Quoted passage
Saudi university graduates tour the rock inscription at Jabal Ikma, one of several sites dated to the ancient Arab kingdoms of Dadan and Lihyan that are spread out across Al Ula, northwest Saudi Arabia, March 7, 2020.

Residents of Saudi Arabia have been learning recently about two previously unknown, ancient civilizations on their peninsula — making them proud to be recognized for something beyond oil.

Taylor Luck reported at the Christian Science Monitor, “Tarek never knew his daily commute was in the footsteps of ancient Arab kings. The 30-year-old Al Ula resident runs his hands over the exposed brick and rock inscriptions he has known since a child as ‘the ruins,’ listening as a tour guide lists the achievements of the tribes that built a kingdom on these sands 3,000 years ago.

“Squinting at the rock-carved tombs in front of him, he sees something greater than a civilization: a connection.

‘They prayed, they grew dates, they performed pilgrimages and welcomed visitors to the oasis like we do today,’ Tarek says as he stops to pose for a selfie in front of a rock engraving. ‘They lived just like us.’

“Today Saudi authorities and archaeologists are unearthing and promoting Dadan and Lihyan, two Arab kingdoms whose traces have lain under sand and obscurity for centuries. Cited in the Old Testament and ancient Greek texts, the ancient kingdoms once ruled vital trade routes.

“Saudi citizens are pointing to the kingdoms as proof not only that this arid region was home to civilizations centuries before the modern oil boom, but that the people of Saudi Arabia are the latest in a proud lineage stretching back millennia – that there is more to being a Saudi than oil and religion. …

“While most of the Middle East and Mediterranean were rich in legendary city-states, the vast Arabian deserts were, for generations of archeologists and academics, flyover country of little note or historical value. A blank spot on the map of the ancient world. If they were so great, where are the monuments? Where are the cities?

“The cities, it turns out, are still being unearthed. And what has already been uncovered of Dadan and Lihyan in the deserts of northwest Saudi Arabia has turned conventional wisdom on its head.

“Here in Al Ula, the remnants of these sprawling desert kingdoms from the first millennium B.C. are woven into the landscape: Temple columns, 1-meter-thick brick walls, rock-carved tombs, detailed statues, and inscription-scrawled boulders poke out among date farms, houses, and newly-established eco-resorts.

Dataset
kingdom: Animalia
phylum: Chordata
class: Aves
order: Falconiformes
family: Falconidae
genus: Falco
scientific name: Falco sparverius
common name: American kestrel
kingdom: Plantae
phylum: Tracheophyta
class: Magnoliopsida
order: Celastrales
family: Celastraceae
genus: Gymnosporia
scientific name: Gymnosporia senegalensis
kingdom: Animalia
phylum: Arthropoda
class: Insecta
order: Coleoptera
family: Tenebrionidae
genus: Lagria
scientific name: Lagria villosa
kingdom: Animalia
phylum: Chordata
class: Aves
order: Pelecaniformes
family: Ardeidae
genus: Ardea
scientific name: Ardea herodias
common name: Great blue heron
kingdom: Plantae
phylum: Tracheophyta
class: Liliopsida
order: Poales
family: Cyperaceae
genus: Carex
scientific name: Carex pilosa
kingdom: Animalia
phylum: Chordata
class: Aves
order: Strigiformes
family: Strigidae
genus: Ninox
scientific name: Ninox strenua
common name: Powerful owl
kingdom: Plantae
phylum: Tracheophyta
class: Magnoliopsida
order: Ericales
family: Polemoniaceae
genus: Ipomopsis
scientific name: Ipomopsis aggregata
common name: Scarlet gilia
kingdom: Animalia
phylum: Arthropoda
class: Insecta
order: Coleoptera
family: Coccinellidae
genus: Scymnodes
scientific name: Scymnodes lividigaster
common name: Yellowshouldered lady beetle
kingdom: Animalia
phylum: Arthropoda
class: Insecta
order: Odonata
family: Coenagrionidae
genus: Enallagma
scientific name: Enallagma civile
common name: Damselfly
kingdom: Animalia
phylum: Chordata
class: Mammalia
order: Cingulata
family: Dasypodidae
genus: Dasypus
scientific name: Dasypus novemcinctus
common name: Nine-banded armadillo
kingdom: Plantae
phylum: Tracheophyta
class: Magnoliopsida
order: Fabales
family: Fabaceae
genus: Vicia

Exercises
- a) In the article about Dadan and Lihyan, which ancient writings cite the two kingdoms?
- b) Copy the part of the article about Dadan and Lihyan between "Residents of Saudi" and "3,000 years ago.", inclusive.

Solved problems
- a) The Old Testament and ancient Greek texts.

- b)
Residents of Saudi Arabia have been learning recently about two previously unknown, ancient civilizations on their peninsula — making them proud to be recognized for something beyond oil.

Taylor Luck reported at the Christian Science Monitor, “Tarek never knew his daily commute was in the footsteps of ancient Arab kings. The 30-year-old Al Ula resident runs his hands over the exposed brick and rock inscriptions he has known since a child as ‘the ruins,’ listening as a tour guide lists the achievements of the tribes that built a kingdom on these sands 3,000 years ago.